Saudi journalist Jamal Khashoggi was murdered by agents of the Saudi government. (Hasan Jamali/The Associated Press)

Champagne said no one should interpret the renewed contract as a sign that the countries are about to normalize relations.

"The human rights record of Saudi Arabia remains troubling. We will continue to advocate for human rights," he said, citing jailed dissidents and the unequal legal and political status of women in the kingdom.

Questions remain about how the Saudis will use the vehicles. Champagne acknowledged that the combat vehicles will be used by the internal security force that is responsible for the protection of the country's royal family.

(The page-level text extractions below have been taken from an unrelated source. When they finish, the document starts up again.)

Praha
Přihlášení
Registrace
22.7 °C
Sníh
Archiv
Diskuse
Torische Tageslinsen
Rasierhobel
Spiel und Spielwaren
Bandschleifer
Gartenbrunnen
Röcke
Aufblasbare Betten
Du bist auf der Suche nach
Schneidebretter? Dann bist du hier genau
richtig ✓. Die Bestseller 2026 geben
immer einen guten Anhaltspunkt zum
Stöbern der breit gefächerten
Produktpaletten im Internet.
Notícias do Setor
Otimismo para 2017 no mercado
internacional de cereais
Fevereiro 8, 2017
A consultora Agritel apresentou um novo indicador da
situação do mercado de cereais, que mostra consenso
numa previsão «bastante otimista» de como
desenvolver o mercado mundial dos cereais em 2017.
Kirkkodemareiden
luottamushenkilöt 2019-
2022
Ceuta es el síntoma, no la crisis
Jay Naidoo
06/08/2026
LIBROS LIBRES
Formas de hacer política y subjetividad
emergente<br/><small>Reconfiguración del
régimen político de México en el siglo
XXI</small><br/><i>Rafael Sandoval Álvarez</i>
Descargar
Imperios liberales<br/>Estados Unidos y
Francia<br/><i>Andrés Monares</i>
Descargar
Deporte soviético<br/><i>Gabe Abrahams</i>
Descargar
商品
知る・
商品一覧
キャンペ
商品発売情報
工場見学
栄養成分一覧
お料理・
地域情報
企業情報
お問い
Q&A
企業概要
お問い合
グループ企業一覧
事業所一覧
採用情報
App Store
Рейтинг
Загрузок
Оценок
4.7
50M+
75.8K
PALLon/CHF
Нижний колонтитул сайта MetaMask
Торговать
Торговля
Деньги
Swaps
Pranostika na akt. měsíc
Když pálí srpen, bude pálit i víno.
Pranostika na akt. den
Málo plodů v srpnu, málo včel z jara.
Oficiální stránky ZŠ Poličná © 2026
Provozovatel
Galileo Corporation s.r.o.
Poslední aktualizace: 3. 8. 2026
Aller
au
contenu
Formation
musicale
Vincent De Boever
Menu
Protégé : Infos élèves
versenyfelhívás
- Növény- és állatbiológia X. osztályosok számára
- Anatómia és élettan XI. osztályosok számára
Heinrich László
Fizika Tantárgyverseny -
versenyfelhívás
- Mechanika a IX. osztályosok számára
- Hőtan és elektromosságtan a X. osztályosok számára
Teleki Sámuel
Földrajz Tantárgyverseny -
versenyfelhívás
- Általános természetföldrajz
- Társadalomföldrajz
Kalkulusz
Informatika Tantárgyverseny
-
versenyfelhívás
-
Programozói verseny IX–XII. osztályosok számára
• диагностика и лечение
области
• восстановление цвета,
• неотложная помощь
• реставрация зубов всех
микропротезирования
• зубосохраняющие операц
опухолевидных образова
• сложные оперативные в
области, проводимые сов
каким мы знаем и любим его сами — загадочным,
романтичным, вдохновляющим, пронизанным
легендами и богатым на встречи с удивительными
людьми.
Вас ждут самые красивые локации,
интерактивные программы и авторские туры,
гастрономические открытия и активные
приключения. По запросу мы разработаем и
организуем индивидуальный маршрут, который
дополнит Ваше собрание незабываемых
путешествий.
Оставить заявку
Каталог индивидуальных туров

He declined to say whether Canada sought assurances from the Saudis that the troop carriers will not be used in foreign military operations.

A review that examined whether the Saudis had violated the terms of the 2014 contract by using the armoured vehicles to suppress an uprising in the eastern part of the country, and in combat in Yemen, was carried out for over a year by the Liberal government. It found no evidence that Canadian-made equipment was used in alleged human rights abuses; Champagne committed Thursday to releasing more information on the review in the coming days.

He insisted that, by signing the refreshed agreement, Canada was still an international standard-bearer for human rights and pointed to the government's desire to strengthen the review regime under the recently enacted international Arms Trade Treaty.

What Canada would like to see, Champagne said, is an inspection system that would verify compliance whenever one country sells arms to another country.

"It is in line with Canadian values because human rights is at the core of what we do internationally," Champagne told reporters in a conference call late Thursday from Shawinigan, Que. "It's in line ... because we are strengthening both an existing contract and a process that existed, and we are going to rally the international community behind an international inspection regime."